- _QUESTIONS TO ANSWER_
[1] According to the Puppet Server known issues page, what version of the autosign gem is needed after upgrading from JRuby 1.7?
[2] Extend the Puppet Server known issues page past its final sentence.

- _STUDY TEXT_

# # # # # # #

Puppet Server known Issues

For a list of all known issues, visit our Issue Tracker.

Access CA endpoint to update CRLs

Puppet Server 7.2.0 and 6.16.0 include the following new API endpoint: PUT /puppet-ca/v1/certificate_revocation_list. To update this endpoint, you must update the endpoint's rule to be type regex instead of path in the configuration file at /etc/puppetlabs/puppetserver/conf.d/auth.conf.

Cipher updates in Puppet Server 6.5

Puppet Server 6.5 includes an upgrade to the latest release of Jetty's 9.4 series. With this update, you may see "weak cipher" warnings about ciphers that were previously enabled by default. Puppet Server now defaults to stronger FIPS-compliant ciphers, but you must first remove the weak ciphers.

The ciphers previously enabled by default have not been changed, but are considered weak by the updated standards. Remove the weak ciphers by removing the cipher-suite configuration section from the webserver.conf. After you remove the cipher-suite, Puppet Server uses the FIPS-compliant ciphers instead. This release includes the weak ciphers for backward compatibility only.

The FIPS-compliant cipher suites, which are not considered weak, will be the default in a future version of Puppet. To maintain backwards compatibility, Puppet Server explicitly enables all cipher suites that were available as of Puppet Server 6.0. When you upgrade to Puppet Server 6.5.0, this affects you in in two ways:

  1. The 6.5 package updates the webserver.conf file in Puppet Server's conf.d directory.

  2. When Puppet Server starts or reloads, Jetty warns about weak cipher suites being enabled.

This update also removes the so-linger-seconds configuration setting. This setting is now ignored and a warning is issued if it is set. See Jetty's so-linger-seconds for removal details.

Note: On some older operating systems, you might see additional warnings that newer cipher suites are unavailable. In this case, manage the contents of the webserver.cipher-suites configuration value to be those strong suites that available to you.

Server-side Ruby gems might need to be updated for upgrading from JRuby 1.7

When upgrading from Puppet Server 5 using JRuby 1.7 (9k was optional in those releases), Server-side gems that were installed manually with the puppetserver gem command or using the puppetserver_gem package provider might need to be updated to work with the newer JRuby. In most cases gems do not have APIs that break when upgrading from the Ruby versions implemented between JRuby 1.7 and JRuby 9k, so there might be no necessary updates. However, two notable exceptions are that the autosign gem should be 0.1.3 or later and yard-doc must be 0.9 or later.

Potential JAVA ARGS settings

If you're working outside of lab environment, increase ReservedCodeCache to 512m under normal load. If you're working with 6-12 JRuby instances (or a max-requests-per-instance value significantly less than 100k), run with a ReservedCodeCache of 1G. Twelve or more JRuby instances in a single server might require 2G or more.

Similar caveats regarding scaling ReservedCodeCache might apply if users are managing MaxMetaspace.

# # # # # # #

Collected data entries
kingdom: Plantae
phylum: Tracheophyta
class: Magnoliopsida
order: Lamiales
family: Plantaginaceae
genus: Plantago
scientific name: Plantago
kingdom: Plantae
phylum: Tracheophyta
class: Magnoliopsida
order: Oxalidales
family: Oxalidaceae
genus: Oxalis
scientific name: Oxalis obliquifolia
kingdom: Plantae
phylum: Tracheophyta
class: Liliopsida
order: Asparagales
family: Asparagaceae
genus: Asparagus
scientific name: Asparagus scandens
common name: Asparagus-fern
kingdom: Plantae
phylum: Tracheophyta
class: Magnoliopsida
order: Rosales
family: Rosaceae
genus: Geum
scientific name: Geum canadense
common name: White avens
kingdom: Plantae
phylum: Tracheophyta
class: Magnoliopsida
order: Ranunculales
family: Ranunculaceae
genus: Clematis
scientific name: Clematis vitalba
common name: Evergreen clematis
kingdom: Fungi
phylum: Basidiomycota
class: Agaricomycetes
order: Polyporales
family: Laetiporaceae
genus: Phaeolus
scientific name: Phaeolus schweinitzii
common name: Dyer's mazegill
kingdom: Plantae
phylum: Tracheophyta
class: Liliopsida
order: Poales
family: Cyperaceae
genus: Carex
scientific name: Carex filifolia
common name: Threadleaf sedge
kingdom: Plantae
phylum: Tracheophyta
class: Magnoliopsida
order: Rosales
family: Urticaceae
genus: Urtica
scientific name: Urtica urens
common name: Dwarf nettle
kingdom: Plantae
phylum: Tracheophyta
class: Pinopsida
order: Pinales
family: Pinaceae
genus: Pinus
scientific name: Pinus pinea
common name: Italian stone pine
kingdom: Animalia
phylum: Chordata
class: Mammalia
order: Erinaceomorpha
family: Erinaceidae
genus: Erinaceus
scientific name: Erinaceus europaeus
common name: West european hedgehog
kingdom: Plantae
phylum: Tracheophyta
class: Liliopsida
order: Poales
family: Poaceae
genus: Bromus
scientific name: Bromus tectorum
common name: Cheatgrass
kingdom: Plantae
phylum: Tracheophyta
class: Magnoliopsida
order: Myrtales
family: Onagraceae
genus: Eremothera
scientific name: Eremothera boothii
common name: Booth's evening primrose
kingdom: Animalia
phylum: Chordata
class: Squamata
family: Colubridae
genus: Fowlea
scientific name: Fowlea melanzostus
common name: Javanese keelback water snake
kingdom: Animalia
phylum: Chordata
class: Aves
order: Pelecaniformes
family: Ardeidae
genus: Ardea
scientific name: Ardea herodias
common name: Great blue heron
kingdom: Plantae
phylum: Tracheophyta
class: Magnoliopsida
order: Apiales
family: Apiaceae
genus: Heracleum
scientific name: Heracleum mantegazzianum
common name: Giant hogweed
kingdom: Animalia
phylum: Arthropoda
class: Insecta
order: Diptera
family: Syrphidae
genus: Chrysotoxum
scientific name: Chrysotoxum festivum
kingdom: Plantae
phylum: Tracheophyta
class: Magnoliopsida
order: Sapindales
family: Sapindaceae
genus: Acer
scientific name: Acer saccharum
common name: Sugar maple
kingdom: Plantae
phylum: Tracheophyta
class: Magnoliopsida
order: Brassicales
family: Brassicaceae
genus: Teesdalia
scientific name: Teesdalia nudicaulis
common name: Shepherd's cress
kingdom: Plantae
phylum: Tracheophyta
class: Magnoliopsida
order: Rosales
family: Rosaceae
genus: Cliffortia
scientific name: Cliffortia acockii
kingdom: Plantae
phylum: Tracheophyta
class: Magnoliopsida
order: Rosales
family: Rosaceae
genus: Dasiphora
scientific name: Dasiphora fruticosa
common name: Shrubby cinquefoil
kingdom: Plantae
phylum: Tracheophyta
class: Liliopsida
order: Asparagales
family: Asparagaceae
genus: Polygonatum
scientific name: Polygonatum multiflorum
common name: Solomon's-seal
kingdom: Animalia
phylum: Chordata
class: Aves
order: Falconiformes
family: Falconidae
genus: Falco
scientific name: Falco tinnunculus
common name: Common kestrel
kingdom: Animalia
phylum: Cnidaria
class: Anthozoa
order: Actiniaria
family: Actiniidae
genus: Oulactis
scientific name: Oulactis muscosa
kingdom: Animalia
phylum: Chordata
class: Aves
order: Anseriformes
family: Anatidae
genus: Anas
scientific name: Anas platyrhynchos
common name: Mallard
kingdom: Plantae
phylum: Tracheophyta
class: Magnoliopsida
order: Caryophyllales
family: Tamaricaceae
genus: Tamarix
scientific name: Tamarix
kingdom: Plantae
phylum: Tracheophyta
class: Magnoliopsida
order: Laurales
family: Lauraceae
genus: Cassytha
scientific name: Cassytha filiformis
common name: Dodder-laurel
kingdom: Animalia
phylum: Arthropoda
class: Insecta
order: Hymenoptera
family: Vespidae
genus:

# # # # # # #

- _ANSWERS FOR THIS EXERCISE_
[1] The autosign gem should be version 0.1.3 or later.

[2]
tmp directory mounted noexec

In some cases (especially for RHEL 7 installations) if the /tmp directory is mounted as noexec, Puppet Server may fail to run correctly, and you may see an error in the Puppet Server logs similar to the following:

Nov 12 17:46:12 fqdn.com java[56495]: Failed to load feature test for posix: can't find user for 0
Nov 12 17:46:12 fqdn.com java[56495]: Cannot run on Microsoft Windows without the win32-process, win32-dir and win32-service gems: Win32API only supported on win32
Nov 12 17:46:12 fqdn.com java[56495]: Puppet::Error: Cannot determine basic system flavour

This is caused by the fact that JRuby contains some embedded files which need to be copied somewhere on the filesystem before they can be executed (see this JRuby issue). To work around this issue, you can either mount the /tmp directory without noexec, or you can choose a different directory to use as the temporary directory for the Puppet Server process.

Either way, you'll need to set the permissions of the directory to 1777. This allows the Puppet Server JRuby process to write a file to /tmp and then execute it. If permissions are set incorrectly, you'll get a massive stack trace without much useful information in it.

To use a different temporary directory, you can set the following JVM property:

-Djava.io.tmpdir=/some/other/temporary/directory

When Puppet Server is installed from packages, add this property to the JAVA_ARGS and JAVA_ARGS_CLI variables defined in either /etc/sysconfig/puppetserver or /etc/default/puppetserver, depending on your distribution. Invocations of the gem, ruby, and irb subcommands use the updated JAVA_ARGS_CLI on their next invocation. The service will need to be restarted in order to re-read the JAVA_ARGS variable.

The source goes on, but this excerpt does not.